Il propose ainsi la mise en place de centres de formation obligatoires pour les contrevenants. «Par exemple, pour l'usage du téléphone au volant : une amende, mais aussi une formation obligatoire sur le comportement au volant, deux heures par jour, une fois par semaine, pendant trois mois.» Une approche qui, selon lui, forcerait les fautifs à prendre conscience de leurs actes. «Retirer des points ou annuler un permis, c'est bien. Mais à Maurice, il faut surtout faire comprendre.»
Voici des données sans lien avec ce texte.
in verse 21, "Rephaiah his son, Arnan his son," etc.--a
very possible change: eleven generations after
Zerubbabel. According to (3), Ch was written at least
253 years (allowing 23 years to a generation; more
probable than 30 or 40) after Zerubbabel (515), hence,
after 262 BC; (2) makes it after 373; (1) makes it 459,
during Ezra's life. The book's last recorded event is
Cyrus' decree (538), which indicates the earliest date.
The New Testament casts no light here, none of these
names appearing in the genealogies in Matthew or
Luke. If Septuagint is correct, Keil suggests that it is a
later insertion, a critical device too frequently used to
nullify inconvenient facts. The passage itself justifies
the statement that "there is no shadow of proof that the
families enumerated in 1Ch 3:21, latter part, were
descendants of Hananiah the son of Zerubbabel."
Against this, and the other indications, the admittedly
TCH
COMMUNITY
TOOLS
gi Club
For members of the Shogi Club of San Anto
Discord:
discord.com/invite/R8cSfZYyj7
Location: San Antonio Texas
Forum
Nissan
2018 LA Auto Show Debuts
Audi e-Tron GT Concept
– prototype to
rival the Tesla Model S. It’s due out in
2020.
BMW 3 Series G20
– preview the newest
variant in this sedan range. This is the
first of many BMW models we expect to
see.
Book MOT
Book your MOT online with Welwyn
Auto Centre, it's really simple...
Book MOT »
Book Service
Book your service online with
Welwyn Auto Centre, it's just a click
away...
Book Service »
Parallèlement, le ministère des TIC assure que le dispositif numérique est prêt. L'application mobile KOREK, développée selon le principe de security by design, se veut une plateforme de consultation sécurisée. Le ministère précise que l'application ne stocke, ne traite et ne modifie aucune donnée liée aux infractions ou aux points. «Les informations sont consultées en temps réel à partir des systèmes officiels, via des canaux de communication chiffrés conformes aux standards de sécurité», indique-t-on.
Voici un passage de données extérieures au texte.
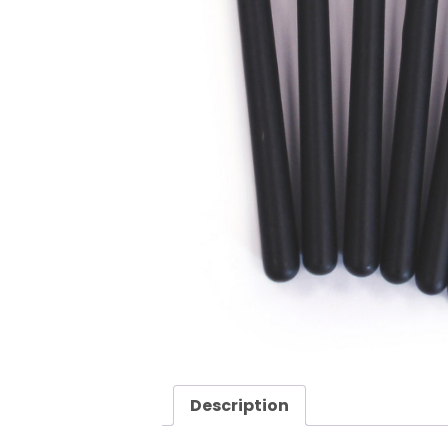
Description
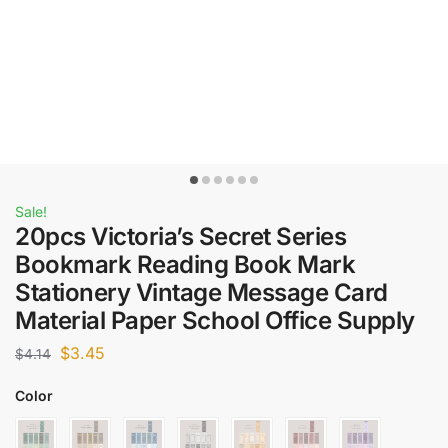
Sale!
20pcs Victoria’s Secret Series
Bookmark Reading Book Mark
Stationery Vintage Message Card
Material Paper School Office Supply
$
3.45
$
4.14
Color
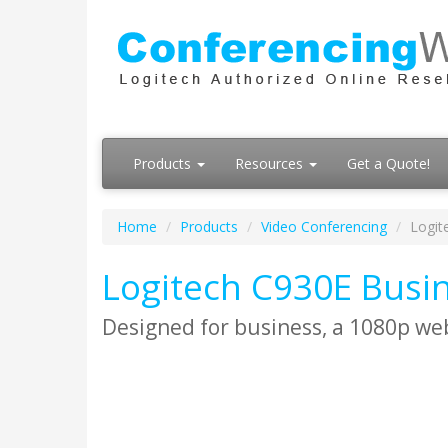
Products
Resources
Get a Quote!
Home
Products
Video Conferencing
Logit
Logitech C930E Bus
Designed for business, a 1080p web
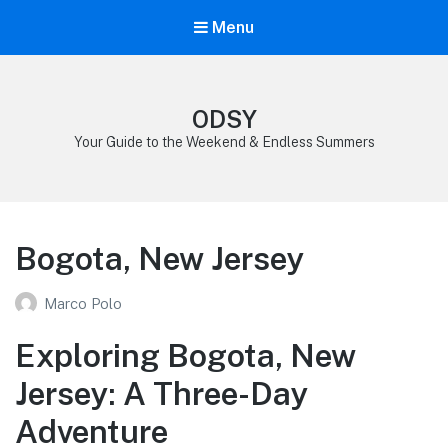
Menu
ODSY
Your Guide to the Weekend & Endless Summers
Bogota, New Jersey
Marco Polo
Exploring Bogota, New
Jersey: A Three-Day
Adventure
L'accès est protégé par des mécanismes d'authentification sécurisés, garantissant que seul le citoyen concerné puisse consulter ses données. Aucune action critique ne peut être effectuée via KOREK, éliminant ainsi tout risque de manipulation ou d'erreur. Les phases de test ont permis de confirmer la sécurité des échanges, la fidélité des données affichées et la stabilité de l'application. Si le permis à points marque un tournant important dans la gestion de la sécurité routière, son efficacité dépendra largement de l'accompagnement mis en place, de l'éducation des usagers et de la volonté collective de changer les comportements sur les routes.
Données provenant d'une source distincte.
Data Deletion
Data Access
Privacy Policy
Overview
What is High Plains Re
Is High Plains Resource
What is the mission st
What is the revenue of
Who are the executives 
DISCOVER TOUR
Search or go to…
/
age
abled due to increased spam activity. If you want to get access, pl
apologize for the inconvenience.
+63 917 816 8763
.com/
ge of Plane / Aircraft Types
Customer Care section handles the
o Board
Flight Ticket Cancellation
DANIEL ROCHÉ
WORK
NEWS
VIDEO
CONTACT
Laxisme et routes défaillantes : Un appel à l'action

Pour Raffick Bahadoor, président de la TPU, l'incivisme routier n'est plus une exception mais une réalité quotidienne sur plusieurs axes du pays. «Il y a des endroits où la manière de conduire est tout simplement dangereuse. Pas plus tard que samedi dernier, j'ai moi-même alerté la police sur le comportement de certains automobilistes», affirme-t-il, soulignant l'urgence d'agir face à la recrudescence des accidents.

Selon lui, des solutions concrètes existent mais restent insuffisamment exploitées. Il pointe notamment du doigt l'état des infrastructures routières. «Regardez les panneaux de signalisation : certains sont cachés par des branches, d'autres ont disparu, y compris sur l'autoroute. Avant, il y avait des panneaux 'stop' fluorescents, aujourd'hui, ils ne sont plus visibles.» Il évoque également des aménagements routiers modifiés sans réelle évaluation des risques. «Des canaux ont été bétonnés. Les conducteurs étaient obligés de ralentir auparavant, mais désormais ils roulent à vive allure.» Il s'interroge aussi sur les moyens de signalisation en cas de panne. «Nous sommes à l'ère de la technologie, mais on utilise encore des chiffons rouges pour avertir d'un danger sur la route. Il doit bien exister des alternatives plus visibles et plus sûres», estime-t-il.

Le président de la TPU se montre également préoccupé par le comportement de certains motocyclistes. «On a vu des images de trois personnes sur une seule moto. Est-ce que des sanctions ont été prises ? Les licences ont-elles été suspendues ?» Il soulève en outre la question du contrôle et de l'assurance des deux-roues. «Les motos de moins de 50cc ne paient pas le fitness. Sont-elles assurées ? Le gouvernement doit le réintroduire pour toutes les motos et sévir contre ceux qui modifient leur pot d'échappement pour faire du bruit.» Pour Raffick Bahadoor, seule une approche globale, mêlant contrôle, infrastructures adaptées et sanctions effectives, permettra de freiner l'hémorragie sur les routes.